• Assignment A:
Answer these from the passage on Jacob's return to Canaan:
(i) How long had Jacob been away when God told him to return home?
(ii) Which place did Jacob head to instead of following Esau?
(iii) What name did Jacob give the altar he built?
• Assignment B: Carry on the passage on Jacob's return to Canaan, picking up after its final sentence.

God told Jacob to return home toCanaan after being away for 20 years.  Jacob was specifically told to move to Bethel.  He did return to Canaan, but not to Bethel.      


Genesis 32 and 33 tells the story of Jacob's return home.  His brother Esau invited him and his family to live with him and his family.  Jacob agreed.  However, when Esau headed home, expecting Jacob to follow, Jacob headed the opposite direction to Shechem.    


Once Jacob settled in Shechem he built an altar to the Lord and called it "El Elohem Israel", meaning, "God, the God of Israel". (Genesis 33:20)  His building project may sound like the godly thing to do, but I think it was a bit presumptuous.  God wanted Jacob to worship in Bethel , but he worshipped elsewhere, in a place of his own choosing.  So Jacob worshipped God, but he worshipped Him while living in disobedience, outside of His will. 


Israel has followed in Jacob's footsteps, seldom worshipping where God wanted, and how He wanted.  The more I study the Bible, the more I see that the church is no different than Israel.  Like Jacob, we have our building projects.  We worship the Lord in a place of our own choosing, and in a way of our own choosing.

[Saved entries]
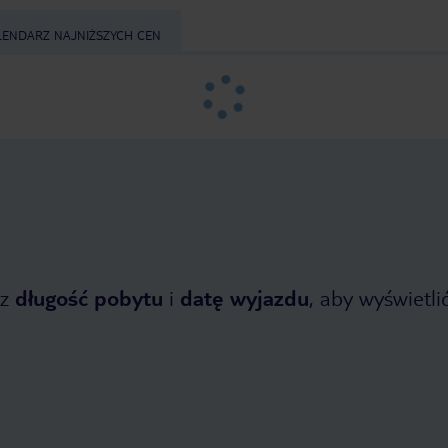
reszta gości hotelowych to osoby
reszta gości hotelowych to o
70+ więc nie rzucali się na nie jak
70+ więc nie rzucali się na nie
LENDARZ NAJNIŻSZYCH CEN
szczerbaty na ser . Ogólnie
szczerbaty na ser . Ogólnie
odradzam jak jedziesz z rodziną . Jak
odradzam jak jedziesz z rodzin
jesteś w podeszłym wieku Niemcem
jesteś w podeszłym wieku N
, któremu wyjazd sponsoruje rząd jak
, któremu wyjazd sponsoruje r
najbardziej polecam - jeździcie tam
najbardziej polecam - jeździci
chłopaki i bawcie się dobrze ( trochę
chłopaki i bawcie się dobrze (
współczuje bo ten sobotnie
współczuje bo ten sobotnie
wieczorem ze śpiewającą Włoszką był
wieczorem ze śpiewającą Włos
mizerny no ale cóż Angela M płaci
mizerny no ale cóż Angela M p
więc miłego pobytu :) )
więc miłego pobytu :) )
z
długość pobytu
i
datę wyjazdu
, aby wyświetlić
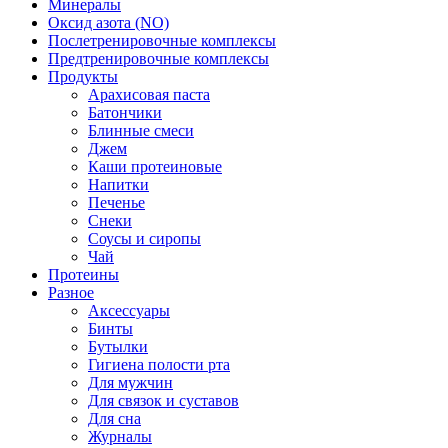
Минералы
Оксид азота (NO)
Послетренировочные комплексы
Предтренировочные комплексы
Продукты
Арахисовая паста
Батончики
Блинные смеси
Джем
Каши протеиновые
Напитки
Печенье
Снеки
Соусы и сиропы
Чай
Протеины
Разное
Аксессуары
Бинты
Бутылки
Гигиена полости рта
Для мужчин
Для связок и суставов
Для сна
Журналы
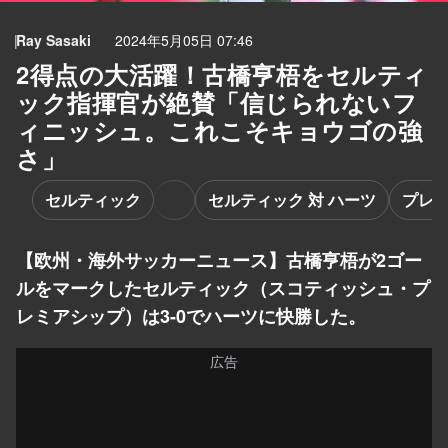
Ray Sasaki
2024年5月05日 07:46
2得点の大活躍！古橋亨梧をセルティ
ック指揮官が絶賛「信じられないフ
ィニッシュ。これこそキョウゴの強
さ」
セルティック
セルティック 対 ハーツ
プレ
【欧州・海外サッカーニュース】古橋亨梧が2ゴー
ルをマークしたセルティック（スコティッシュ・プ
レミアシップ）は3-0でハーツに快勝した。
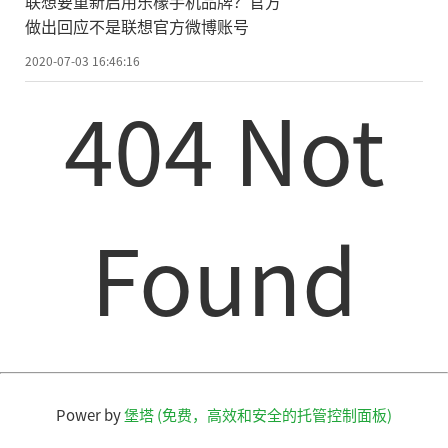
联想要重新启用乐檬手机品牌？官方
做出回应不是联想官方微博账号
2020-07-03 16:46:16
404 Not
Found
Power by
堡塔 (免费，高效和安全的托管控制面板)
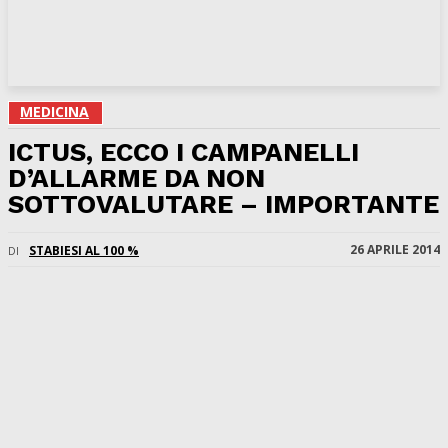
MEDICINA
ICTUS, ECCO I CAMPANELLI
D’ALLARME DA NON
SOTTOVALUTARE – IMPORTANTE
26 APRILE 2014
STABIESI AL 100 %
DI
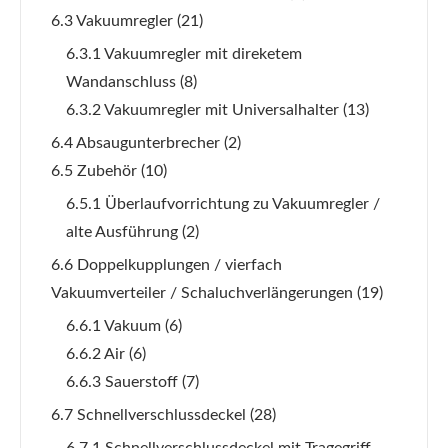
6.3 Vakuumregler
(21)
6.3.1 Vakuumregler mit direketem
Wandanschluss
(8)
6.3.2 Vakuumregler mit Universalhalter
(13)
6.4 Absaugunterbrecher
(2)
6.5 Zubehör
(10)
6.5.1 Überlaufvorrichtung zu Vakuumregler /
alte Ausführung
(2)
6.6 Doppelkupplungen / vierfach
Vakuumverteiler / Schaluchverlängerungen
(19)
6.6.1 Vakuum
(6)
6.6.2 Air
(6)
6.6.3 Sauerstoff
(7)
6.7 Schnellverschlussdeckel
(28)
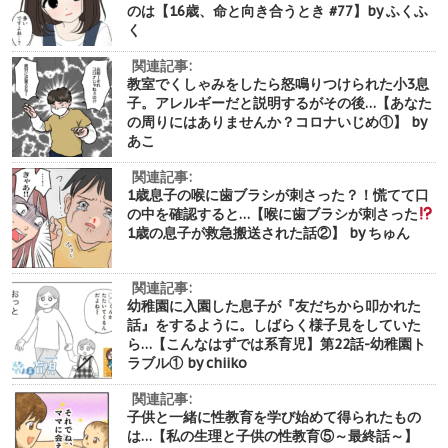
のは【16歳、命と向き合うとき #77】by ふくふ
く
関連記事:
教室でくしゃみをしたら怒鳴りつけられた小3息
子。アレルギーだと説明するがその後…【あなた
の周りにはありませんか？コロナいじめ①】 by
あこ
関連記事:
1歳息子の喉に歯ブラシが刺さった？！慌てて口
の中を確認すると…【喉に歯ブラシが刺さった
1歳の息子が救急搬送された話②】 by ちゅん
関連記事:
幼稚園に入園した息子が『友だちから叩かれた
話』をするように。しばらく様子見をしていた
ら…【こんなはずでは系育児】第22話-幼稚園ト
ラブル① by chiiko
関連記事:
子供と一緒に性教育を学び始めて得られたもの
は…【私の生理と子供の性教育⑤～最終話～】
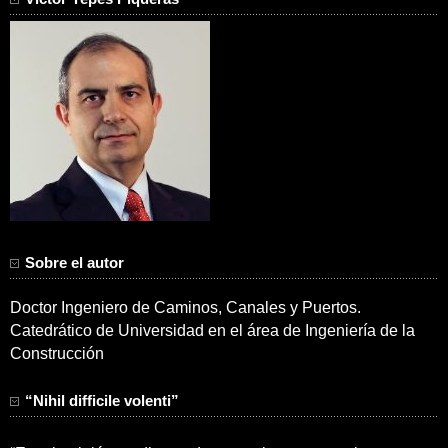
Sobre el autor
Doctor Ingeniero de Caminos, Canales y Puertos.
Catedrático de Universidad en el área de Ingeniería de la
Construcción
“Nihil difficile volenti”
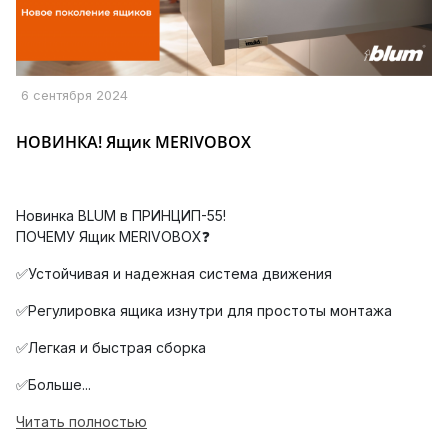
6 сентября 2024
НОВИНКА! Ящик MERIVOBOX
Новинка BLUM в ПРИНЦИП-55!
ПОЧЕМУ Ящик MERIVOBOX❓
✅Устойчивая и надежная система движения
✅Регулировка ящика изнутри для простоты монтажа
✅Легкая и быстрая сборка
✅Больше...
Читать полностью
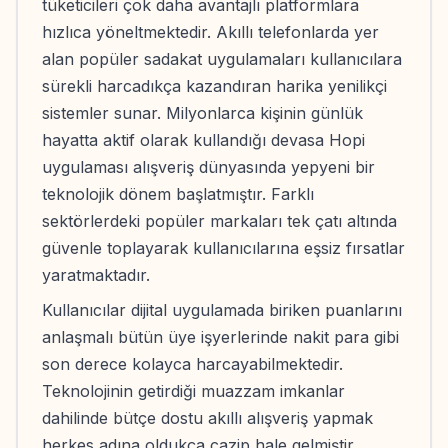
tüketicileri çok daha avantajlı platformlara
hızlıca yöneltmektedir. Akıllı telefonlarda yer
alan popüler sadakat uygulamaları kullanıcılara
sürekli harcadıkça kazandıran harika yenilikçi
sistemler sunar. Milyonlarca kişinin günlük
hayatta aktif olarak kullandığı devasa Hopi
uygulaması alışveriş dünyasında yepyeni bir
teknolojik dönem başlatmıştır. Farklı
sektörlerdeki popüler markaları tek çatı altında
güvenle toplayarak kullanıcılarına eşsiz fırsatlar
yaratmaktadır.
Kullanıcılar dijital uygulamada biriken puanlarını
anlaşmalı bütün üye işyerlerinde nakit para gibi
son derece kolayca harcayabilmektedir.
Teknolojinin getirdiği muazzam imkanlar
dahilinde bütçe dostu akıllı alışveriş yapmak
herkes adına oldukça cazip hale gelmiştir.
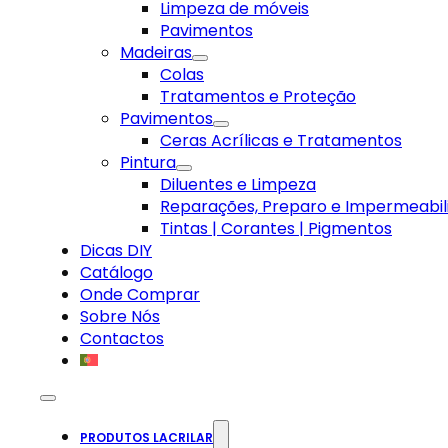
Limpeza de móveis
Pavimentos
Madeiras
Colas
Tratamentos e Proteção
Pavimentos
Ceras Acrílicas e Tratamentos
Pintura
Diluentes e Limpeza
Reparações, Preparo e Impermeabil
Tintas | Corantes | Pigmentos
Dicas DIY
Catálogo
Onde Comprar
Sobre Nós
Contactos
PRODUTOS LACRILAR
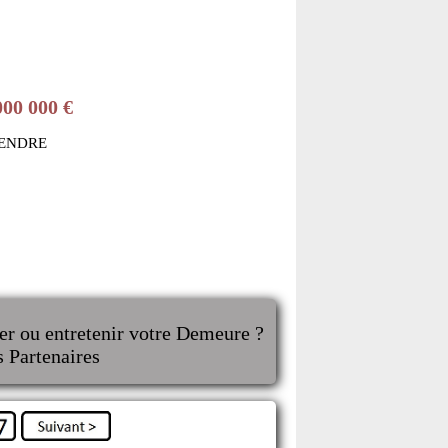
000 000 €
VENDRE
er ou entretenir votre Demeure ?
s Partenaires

• Response area A:
(i) 20 years
(ii) Shechem
(iii) "El Elohem Israel"

• Response area B:
The general tendency for Israel was to drift from God into humanism and idol worship.  Generation after generation grew up believing the religion they inherited was what God wanted, but that wasn't always the case.  They were so far removed from God that they didn't even know they were removed from Him, thus failing to know what He wanted.      


I think much of the western church today is in the same situation.  We think we're in the center of God's will when in fact a lot of the church is so far removed from God we don't even know we are removed from Him, thus we don't know what He wants either.      


As in Old Testament days, the prophets must rise up and call us back to Biblical Christianity.  Our wandering into a humanistic approach to faith, worship, and church, must end.  We must repent, and find our way back to the Bible, rediscover what Jesus wants for us, and leave our humanistic ways behind.